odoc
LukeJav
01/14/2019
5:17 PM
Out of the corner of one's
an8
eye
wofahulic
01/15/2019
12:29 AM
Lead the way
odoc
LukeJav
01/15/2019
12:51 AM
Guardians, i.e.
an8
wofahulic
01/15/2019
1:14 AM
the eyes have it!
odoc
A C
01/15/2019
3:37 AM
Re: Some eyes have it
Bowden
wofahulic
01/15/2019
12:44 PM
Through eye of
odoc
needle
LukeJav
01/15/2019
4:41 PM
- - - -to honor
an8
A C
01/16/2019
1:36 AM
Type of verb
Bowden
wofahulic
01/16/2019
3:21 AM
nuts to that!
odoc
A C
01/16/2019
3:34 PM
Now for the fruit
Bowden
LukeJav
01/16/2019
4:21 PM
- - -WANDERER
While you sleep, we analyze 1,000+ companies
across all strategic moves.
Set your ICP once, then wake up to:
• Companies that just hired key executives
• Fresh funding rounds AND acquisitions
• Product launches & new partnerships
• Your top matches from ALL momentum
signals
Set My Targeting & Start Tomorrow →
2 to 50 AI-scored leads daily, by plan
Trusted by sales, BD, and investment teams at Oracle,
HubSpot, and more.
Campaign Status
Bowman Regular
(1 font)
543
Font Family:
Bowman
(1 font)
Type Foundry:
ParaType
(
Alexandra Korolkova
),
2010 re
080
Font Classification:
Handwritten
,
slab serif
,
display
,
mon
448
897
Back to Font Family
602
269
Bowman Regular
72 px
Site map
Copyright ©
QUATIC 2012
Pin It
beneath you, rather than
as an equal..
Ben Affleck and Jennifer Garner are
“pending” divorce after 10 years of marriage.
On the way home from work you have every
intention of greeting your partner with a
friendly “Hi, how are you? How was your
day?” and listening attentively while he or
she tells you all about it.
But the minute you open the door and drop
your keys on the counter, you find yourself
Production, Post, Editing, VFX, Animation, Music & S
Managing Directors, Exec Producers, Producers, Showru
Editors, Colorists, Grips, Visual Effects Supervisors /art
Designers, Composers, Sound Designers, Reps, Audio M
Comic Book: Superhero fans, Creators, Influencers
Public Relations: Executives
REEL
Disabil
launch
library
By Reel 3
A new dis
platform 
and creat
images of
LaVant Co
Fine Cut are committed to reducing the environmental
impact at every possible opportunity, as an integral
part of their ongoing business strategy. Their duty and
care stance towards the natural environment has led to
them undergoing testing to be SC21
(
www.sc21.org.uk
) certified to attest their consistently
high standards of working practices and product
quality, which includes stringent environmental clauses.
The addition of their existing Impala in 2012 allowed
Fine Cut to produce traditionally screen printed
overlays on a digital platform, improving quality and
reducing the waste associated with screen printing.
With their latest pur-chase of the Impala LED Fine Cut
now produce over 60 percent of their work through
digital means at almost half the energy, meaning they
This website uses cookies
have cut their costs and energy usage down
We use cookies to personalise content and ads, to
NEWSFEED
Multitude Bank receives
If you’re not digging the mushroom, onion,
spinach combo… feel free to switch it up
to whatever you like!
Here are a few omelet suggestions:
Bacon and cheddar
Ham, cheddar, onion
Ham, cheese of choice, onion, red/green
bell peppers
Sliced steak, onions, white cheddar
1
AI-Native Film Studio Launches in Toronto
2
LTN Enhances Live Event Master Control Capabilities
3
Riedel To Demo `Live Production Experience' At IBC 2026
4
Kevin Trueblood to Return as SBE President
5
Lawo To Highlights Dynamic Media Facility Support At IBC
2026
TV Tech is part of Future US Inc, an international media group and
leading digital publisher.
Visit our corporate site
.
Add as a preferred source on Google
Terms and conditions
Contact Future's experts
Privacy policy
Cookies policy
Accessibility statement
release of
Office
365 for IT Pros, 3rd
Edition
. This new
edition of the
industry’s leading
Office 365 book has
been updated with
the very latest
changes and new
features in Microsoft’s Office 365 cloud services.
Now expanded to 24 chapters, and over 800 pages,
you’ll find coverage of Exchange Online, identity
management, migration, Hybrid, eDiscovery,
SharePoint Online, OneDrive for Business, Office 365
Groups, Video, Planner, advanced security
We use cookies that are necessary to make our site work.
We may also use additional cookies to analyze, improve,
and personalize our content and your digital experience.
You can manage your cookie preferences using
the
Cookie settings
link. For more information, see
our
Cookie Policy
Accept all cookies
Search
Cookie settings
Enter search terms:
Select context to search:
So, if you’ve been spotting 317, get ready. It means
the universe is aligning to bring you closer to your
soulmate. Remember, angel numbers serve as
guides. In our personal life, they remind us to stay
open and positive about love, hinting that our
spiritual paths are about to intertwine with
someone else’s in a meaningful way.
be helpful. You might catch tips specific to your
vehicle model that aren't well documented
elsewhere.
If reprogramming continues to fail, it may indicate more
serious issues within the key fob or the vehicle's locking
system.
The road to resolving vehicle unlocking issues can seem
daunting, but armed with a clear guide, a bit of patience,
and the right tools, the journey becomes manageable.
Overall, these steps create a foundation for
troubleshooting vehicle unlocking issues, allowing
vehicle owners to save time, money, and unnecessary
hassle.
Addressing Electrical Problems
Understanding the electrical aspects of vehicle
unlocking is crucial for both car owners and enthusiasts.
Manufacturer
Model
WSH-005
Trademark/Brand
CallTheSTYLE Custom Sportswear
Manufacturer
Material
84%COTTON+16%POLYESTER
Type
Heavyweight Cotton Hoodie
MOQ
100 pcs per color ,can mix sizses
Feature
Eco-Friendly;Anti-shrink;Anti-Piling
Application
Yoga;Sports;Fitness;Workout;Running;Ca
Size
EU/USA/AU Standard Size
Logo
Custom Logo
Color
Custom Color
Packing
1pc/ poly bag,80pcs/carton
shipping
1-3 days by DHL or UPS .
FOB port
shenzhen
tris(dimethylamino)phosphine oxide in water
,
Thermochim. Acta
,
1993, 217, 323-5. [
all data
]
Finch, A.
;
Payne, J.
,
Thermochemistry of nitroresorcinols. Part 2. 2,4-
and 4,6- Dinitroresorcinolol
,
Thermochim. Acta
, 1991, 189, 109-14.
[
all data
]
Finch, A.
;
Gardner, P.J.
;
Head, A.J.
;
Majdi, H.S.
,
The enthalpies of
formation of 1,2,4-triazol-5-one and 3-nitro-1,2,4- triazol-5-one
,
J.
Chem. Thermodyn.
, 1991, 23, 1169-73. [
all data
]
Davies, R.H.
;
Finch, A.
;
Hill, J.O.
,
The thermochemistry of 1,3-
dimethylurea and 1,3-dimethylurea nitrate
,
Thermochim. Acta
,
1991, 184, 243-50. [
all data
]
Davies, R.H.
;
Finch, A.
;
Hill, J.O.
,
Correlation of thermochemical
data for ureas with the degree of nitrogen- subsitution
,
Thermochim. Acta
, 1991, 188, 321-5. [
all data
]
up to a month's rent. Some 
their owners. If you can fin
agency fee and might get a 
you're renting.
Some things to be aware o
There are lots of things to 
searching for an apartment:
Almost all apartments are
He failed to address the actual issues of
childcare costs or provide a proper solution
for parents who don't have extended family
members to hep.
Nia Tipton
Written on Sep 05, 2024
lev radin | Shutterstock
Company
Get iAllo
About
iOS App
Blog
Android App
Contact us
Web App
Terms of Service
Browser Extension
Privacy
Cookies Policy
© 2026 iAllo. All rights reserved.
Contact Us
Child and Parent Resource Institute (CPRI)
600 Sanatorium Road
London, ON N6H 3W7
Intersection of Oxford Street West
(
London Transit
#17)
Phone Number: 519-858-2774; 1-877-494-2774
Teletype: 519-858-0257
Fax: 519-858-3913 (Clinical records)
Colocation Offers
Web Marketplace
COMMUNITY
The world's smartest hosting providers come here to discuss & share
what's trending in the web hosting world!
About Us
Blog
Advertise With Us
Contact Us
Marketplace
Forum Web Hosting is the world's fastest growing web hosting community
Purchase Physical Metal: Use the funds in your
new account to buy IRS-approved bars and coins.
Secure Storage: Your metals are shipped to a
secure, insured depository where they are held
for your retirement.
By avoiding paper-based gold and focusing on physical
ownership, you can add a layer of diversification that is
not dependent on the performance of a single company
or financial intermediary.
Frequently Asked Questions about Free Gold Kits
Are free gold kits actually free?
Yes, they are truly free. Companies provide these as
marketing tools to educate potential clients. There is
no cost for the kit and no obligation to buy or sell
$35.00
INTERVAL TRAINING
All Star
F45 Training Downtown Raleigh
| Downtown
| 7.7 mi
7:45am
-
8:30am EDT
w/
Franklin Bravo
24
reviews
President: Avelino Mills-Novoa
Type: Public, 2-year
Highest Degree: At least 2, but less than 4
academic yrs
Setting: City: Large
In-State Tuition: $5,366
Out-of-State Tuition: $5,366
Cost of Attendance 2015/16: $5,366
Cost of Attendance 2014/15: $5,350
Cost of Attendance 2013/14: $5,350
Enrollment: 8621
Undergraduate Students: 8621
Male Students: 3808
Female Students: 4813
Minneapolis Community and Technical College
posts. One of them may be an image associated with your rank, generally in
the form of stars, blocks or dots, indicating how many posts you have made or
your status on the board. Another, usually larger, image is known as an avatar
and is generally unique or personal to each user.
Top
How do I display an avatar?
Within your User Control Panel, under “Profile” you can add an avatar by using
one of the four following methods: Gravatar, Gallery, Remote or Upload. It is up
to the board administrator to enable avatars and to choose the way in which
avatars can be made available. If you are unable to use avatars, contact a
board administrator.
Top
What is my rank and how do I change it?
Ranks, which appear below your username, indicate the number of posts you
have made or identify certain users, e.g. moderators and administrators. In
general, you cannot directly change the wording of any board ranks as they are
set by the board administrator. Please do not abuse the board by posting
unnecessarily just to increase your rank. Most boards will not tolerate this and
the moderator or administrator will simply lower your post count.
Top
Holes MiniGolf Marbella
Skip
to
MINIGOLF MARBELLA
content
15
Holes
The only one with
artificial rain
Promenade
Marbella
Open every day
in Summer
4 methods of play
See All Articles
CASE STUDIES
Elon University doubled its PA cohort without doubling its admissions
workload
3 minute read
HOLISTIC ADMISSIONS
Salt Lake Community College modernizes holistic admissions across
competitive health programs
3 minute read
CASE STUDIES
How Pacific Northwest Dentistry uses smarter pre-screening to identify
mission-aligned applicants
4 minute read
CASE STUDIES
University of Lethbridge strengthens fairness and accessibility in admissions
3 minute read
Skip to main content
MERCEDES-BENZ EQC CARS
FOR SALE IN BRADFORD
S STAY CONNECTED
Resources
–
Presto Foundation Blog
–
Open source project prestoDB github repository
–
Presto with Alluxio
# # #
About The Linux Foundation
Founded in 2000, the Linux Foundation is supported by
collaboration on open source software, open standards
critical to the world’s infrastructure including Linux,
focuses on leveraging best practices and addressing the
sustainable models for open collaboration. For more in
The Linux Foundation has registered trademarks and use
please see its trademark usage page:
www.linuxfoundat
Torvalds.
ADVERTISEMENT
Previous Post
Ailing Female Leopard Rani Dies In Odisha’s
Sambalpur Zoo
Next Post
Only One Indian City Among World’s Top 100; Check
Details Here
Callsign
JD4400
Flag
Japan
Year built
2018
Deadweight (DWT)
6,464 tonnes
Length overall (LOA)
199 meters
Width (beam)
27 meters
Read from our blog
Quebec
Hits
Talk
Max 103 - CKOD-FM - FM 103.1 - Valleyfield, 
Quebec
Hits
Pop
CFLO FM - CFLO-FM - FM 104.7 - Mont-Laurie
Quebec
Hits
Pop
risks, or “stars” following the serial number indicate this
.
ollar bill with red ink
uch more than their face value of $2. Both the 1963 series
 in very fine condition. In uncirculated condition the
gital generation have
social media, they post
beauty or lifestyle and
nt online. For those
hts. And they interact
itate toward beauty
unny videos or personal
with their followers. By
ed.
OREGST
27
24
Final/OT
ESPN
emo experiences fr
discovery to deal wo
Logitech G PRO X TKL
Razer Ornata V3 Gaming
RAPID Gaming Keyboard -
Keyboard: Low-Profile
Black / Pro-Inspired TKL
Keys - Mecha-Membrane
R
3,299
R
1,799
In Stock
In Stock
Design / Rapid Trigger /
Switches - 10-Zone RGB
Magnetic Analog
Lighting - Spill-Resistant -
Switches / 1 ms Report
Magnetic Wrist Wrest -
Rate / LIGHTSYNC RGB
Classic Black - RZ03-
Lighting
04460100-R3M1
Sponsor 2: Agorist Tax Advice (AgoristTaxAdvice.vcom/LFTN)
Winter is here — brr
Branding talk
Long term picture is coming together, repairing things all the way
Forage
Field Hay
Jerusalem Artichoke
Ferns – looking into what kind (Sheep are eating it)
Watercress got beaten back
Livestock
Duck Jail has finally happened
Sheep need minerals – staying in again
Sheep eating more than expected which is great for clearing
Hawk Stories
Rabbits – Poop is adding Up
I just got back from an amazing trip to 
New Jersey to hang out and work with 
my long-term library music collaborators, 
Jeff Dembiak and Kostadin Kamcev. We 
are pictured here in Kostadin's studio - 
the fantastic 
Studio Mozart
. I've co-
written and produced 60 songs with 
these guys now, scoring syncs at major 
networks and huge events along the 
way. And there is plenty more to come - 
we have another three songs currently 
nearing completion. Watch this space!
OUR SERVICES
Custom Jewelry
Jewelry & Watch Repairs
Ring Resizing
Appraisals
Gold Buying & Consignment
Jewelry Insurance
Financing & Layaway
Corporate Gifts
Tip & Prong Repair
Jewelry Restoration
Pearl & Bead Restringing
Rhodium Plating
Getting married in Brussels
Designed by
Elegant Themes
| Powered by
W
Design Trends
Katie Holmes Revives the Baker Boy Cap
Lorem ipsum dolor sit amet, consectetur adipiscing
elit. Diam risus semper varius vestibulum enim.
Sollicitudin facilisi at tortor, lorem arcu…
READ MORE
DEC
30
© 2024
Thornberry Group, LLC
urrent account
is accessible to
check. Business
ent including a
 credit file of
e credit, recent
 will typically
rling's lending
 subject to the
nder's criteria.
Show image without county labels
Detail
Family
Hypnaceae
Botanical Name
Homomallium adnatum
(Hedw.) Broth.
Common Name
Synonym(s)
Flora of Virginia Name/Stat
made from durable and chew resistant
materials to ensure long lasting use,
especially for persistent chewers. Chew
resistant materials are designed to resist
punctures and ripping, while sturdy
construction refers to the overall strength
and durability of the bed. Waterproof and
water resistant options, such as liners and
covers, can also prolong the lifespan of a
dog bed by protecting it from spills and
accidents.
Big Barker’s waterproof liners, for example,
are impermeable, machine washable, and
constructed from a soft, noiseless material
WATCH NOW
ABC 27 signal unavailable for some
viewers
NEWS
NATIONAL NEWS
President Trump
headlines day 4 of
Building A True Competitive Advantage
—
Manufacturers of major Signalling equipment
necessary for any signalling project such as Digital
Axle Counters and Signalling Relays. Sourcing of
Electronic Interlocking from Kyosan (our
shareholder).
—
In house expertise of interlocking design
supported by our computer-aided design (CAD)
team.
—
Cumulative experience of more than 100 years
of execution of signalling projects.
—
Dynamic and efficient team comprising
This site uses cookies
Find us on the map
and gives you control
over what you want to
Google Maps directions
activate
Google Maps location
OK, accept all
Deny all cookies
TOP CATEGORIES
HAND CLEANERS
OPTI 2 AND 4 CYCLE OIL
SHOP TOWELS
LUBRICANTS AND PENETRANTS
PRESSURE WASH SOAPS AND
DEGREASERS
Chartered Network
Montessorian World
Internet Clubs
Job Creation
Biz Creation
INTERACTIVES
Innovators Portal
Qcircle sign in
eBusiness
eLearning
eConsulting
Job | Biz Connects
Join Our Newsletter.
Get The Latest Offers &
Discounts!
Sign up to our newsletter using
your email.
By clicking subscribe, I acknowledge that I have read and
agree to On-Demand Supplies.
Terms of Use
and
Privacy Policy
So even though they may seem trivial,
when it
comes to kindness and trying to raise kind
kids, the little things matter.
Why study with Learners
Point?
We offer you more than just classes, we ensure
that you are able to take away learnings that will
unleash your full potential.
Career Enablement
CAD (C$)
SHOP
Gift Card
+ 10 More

************

Extract the lines of the records from the beginning through the line containing "Fine Cut are", and copy them exactly as they appear.

odoc
LukeJav
01/14/2019
5:17 PM
Out of the corner of one's
an8
eye
wofahulic
01/15/2019
12:29 AM
Lead the way
odoc
LukeJav
01/15/2019
12:51 AM
Guardians, i.e.
an8
wofahulic
01/15/2019
1:14 AM
the eyes have it!
odoc
A C
01/15/2019
3:37 AM
Re: Some eyes have it
Bowden
wofahulic
01/15/2019
12:44 PM
Through eye of
odoc
needle
LukeJav
01/15/2019
4:41 PM
- - - -to honor
an8
A C
01/16/2019
1:36 AM
Type of verb
Bowden
wofahulic
01/16/2019
3:21 AM
nuts to that!
odoc
A C
01/16/2019
3:34 PM
Now for the fruit
Bowden
LukeJav
01/16/2019
4:21 PM
- - -WANDERER
While you sleep, we analyze 1,000+ companies
across all strategic moves.
Set your ICP once, then wake up to:
• Companies that just hired key executives
• Fresh funding rounds AND acquisitions
• Product launches & new partnerships
• Your top matches from ALL momentum
signals
Set My Targeting & Start Tomorrow →
2 to 50 AI-scored leads daily, by plan
Trusted by sales, BD, and investment teams at Oracle,
HubSpot, and more.
Campaign Status
Bowman Regular
(1 font)
543
Font Family:
Bowman
(1 font)
Type Foundry:
ParaType
(
Alexandra Korolkova
),
2010 re
080
Font Classification:
Handwritten
,
slab serif
,
display
,
mon
448
897
Back to Font Family
602
269
Bowman Regular
72 px
Site map
Copyright ©
QUATIC 2012
Pin It
beneath you, rather than
as an equal..
Ben Affleck and Jennifer Garner are
“pending” divorce after 10 years of marriage.
On the way home from work you have every
intention of greeting your partner with a
friendly “Hi, how are you? How was your
day?” and listening attentively while he or
she tells you all about it.
But the minute you open the door and drop
your keys on the counter, you find yourself
Production, Post, Editing, VFX, Animation, Music & S
Managing Directors, Exec Producers, Producers, Showru
Editors, Colorists, Grips, Visual Effects Supervisors /art
Designers, Composers, Sound Designers, Reps, Audio M
Comic Book: Superhero fans, Creators, Influencers
Public Relations: Executives
REEL
Disabil
launch
library
By Reel 3
A new dis
platform 
and creat
images of
LaVant Co
Fine Cut are committed to reducing the environmental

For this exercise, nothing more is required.